Apr 16, 2015

    Digital music revenue finally catches up with physical formats'


    DIGITAL delivery of music caught up with physical formats like CDs as a money stream for the first time last year, the International Federation of the Phonographic Industry (IFPI) said on Tuesday.

    However, it came as overall global sales of US$14.97 billion (S$20.4 billion) fell marginally from those of 2013.

    Piracy and free Internet sites remain a huge problem for an industry still reeling from the impact of turning music into digital form, which encouraged copying, bootlegs and free music sites, and led to a collapse in sales from US$40 billion in 1999.

    Trade association IFPI said in an annual report that while revenues were down 0.4 per cent last year from the previous year's, digital formats - including streaming and downloads - had finally caught up with physical formats, with each accounting for about 46 per cent of the market.
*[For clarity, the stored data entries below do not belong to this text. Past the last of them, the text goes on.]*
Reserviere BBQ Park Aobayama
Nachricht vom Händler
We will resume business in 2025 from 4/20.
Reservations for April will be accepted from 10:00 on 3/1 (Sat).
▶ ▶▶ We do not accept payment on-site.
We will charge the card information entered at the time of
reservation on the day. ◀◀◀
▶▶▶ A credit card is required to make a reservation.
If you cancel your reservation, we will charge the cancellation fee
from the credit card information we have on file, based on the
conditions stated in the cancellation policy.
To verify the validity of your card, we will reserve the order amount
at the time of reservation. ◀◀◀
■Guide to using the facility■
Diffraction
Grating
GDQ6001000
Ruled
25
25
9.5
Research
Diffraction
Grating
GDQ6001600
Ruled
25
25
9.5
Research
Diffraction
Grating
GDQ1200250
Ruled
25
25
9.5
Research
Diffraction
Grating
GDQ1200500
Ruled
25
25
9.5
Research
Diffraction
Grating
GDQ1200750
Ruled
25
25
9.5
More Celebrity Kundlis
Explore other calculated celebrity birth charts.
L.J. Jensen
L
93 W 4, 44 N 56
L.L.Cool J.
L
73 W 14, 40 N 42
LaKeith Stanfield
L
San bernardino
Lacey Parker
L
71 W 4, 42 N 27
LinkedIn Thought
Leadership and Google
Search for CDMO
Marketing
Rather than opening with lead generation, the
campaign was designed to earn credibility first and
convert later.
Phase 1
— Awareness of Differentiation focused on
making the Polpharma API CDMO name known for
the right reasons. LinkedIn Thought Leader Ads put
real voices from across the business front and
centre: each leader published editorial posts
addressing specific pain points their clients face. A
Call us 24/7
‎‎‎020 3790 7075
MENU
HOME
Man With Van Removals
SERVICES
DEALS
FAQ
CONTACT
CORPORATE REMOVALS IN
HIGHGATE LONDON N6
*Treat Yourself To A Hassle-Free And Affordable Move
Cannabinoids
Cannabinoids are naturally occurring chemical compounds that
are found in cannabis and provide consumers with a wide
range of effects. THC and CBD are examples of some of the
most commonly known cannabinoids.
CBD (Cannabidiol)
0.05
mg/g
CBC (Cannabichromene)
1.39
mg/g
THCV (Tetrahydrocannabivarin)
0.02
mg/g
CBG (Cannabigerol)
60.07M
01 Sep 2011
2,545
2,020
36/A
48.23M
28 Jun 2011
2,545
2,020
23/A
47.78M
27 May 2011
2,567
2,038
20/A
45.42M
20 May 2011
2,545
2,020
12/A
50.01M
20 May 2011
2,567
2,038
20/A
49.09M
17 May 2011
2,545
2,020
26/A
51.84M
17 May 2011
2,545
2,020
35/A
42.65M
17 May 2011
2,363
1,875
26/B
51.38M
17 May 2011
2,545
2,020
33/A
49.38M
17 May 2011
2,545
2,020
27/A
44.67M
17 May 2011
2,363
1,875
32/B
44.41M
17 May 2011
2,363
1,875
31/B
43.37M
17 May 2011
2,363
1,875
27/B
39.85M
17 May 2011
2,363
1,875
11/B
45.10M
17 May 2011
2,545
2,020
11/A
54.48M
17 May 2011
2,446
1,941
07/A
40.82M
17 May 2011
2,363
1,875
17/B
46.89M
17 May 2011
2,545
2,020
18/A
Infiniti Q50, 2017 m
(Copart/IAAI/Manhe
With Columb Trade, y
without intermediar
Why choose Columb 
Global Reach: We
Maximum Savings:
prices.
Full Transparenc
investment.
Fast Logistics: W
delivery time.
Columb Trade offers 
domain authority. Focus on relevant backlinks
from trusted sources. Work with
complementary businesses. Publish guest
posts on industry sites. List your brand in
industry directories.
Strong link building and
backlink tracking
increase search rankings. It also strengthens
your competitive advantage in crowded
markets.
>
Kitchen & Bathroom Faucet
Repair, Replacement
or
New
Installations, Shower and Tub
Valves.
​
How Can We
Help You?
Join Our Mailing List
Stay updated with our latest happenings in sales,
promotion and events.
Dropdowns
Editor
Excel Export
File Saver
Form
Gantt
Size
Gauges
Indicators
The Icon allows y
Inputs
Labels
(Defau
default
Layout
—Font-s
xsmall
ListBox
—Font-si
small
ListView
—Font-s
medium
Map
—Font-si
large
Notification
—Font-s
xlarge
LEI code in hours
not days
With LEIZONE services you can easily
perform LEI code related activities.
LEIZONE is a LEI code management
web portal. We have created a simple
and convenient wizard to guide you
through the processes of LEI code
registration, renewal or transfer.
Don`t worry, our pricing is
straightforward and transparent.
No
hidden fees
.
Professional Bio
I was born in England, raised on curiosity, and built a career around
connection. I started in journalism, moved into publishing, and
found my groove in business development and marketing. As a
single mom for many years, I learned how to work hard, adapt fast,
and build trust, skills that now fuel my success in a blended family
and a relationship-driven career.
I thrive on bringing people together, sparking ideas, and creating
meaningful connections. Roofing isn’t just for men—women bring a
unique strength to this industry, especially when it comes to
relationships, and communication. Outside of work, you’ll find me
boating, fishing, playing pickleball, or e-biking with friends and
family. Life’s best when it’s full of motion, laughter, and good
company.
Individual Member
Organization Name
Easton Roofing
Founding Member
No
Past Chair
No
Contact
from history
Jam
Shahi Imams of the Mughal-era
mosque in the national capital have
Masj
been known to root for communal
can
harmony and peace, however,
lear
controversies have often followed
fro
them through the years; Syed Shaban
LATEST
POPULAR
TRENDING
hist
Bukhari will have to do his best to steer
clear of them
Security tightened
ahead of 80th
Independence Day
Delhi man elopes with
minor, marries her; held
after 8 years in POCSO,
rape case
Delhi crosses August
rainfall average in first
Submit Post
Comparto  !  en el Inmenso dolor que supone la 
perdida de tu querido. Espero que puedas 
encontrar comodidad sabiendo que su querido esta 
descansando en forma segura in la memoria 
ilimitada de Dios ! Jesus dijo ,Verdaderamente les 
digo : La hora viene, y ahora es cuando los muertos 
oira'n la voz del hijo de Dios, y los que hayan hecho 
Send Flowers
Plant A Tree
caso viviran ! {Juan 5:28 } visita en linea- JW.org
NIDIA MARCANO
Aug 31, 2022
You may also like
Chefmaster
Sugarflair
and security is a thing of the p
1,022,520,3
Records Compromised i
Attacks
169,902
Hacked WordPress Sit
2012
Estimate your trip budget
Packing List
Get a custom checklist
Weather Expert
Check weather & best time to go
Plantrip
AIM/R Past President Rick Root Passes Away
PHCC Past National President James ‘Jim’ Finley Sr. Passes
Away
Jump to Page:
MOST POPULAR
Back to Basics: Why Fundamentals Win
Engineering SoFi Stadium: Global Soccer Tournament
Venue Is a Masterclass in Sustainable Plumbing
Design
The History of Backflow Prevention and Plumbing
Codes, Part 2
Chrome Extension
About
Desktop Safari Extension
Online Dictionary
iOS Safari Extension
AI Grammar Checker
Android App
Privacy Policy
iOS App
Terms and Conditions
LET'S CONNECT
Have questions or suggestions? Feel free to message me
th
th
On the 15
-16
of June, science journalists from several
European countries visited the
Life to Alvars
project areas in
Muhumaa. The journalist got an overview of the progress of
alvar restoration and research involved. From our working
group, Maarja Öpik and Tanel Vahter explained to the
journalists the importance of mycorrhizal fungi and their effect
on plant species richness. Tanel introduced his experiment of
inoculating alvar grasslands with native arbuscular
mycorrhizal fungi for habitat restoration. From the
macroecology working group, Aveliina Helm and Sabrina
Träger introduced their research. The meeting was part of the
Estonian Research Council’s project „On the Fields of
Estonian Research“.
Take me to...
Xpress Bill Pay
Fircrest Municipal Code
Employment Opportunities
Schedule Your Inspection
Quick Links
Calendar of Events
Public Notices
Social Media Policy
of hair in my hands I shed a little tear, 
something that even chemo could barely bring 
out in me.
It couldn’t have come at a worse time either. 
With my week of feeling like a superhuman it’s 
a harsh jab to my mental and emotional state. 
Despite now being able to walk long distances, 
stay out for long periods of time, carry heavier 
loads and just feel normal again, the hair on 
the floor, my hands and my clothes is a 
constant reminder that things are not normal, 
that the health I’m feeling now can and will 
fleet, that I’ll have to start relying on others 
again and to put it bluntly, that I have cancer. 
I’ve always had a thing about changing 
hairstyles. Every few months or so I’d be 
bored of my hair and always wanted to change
Performance rights, and film and related revenues made up the balance.

    "We have, overall, a positive picture, with the biggest market, the United States, growing and the third-biggest market in the world, Germany, growing as well," Edgar Berger, chairman and chief executive international of Sony Music Entertainment, said at a news conference.

    "If we keep the current trajectory, the industry will inevitably grow," he said, adding that paid subscriptions to streaming services "will be the predominant performer".

    But IFPI also noted some dark clouds ahead for the industry, including the impact of free delivery of music over Internet sites such as YouTube and Dailymotion, and the desire of Chinese consumers to get their music for free.

    The industry group said it was pushing for legal changes to be made in Europe, and eventually elsewhere, so that YouTube, Dailymotion and others could no longer contend they are "safe harbours", immune from copyright violation because users post music and other content themselves.

    "Companies that play the role of distributing, monetising, promoting don't belong in the 'safe harbours'," IFPI CEO Frances Moore said.

    She noted that streaming sites such as Spotify and Deezer, which pay the industry for music rights, had contributed some US$1.6 billion in revenues on the basis of having about 140 million users while the free Internet sites, with a billion users, paid an amount over US$641 million.

    Mr Berger said there was "a piracy issue that needs to be fought in China", adding that without piracy, instead of ranking in 19th place globally for music revenues, it would be in the top five.